寺院を流れるバグマティ川(Bagmati River)はガンジス川の支流であるため、ここに遺灰を流すのがヒンドゥー教徒の願望で、多くの人が巡礼にやって来るとのこと。
このパシュパティナートは世界遺産に指定されており、海外からの訪問者は1,000ルピー(約1,000円)の入場料を払うと火葬場などに入場できます(ただし、メインの寺院はヒンドゥー教徒以外は入場禁止)。

寺院の周りにもお祈りに使う花や道具を売る人がいたり、僧侶の前に座って話を聞く人がいました。
訪れた時、バグマティ川に架かる橋の上には多くの人が集まっていました。何が行われているのだろうと思っていると、ちょうど火葬が始まろうとしているところだとわかりました。橋の上や反対側の岸には、地元の人や観光客を含めて多くの人々が火葬の様子を見守っていました。中にはカメラやスマートフォンで火葬の様子を撮影する人も。
入口からバグマティ川を越えると高台になっており、寺院、火葬場が一望できる高台にはいくつかベンチも置かれており、ここにも多くの人が座っていました。

多くの人々が見守る中で火葬が行われているのを見て、こちらでは生と死の概念が違うのではないかと感じざるを得ませんでした。
生と死との間に明確な線引きがあるとついつい考えてしまいます。けれども火葬の様子を見ていると、両者の間には明確な線引きはなく、生きることの中に死が入り込んできているような感じがしました。もちろんこれは、外部から来た者の表現の仕方に過ぎないのだと思います。こちらの方は全く違うふうに生と死を捉えているのではないか? それは自身が持っている生と死という概念を越えたところにあるという、自身がもつ概念の限界を感じました。
ネパールに来て日々の暮らしと宗教が密接に関わっていると感じましたが、それは寺院など宗教に関わりのあるものが町にたくさんあるというだけでなく、宗教というもの、あるいは、生と死というものの捉え方が全く違うということなのだと思います。

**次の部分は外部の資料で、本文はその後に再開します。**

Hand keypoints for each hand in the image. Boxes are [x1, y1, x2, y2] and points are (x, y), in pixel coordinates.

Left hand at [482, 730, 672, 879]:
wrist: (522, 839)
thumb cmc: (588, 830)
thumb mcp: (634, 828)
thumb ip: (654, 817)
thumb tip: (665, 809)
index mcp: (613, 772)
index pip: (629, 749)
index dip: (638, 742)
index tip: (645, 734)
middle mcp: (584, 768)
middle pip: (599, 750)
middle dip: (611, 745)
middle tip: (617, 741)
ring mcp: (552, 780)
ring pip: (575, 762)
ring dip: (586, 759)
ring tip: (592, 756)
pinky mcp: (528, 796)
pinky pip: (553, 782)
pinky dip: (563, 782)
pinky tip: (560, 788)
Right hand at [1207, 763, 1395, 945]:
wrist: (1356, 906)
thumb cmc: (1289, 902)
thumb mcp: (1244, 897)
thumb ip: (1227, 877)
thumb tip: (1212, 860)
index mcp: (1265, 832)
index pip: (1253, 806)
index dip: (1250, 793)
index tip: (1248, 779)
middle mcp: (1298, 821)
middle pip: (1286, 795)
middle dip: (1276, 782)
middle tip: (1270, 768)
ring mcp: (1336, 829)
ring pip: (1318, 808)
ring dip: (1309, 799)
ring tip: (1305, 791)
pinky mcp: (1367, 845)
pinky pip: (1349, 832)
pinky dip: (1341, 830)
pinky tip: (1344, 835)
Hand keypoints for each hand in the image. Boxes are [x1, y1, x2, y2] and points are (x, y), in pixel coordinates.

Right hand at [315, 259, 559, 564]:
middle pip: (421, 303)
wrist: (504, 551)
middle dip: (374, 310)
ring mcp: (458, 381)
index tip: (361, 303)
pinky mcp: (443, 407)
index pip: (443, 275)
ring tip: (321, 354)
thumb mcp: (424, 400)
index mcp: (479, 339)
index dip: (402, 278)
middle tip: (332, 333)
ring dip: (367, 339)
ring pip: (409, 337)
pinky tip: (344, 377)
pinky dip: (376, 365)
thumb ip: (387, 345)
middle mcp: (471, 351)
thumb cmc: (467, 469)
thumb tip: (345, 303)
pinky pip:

ある人にとって家族や親戚、友人というのは強い結びつきですが、その人が築いてきたのは決して家族や親戚、友人とだけの関係に限りません。生きるということは直接的か間接的かを問わず、名前も知らない多くの人々との関係をもつということ。多くの関係において人は生かされてきたのだとすれば、その人の葬儀を家族や親戚、知人だけでなく、多くの人で見守るというのは自然なことなのかもしれません。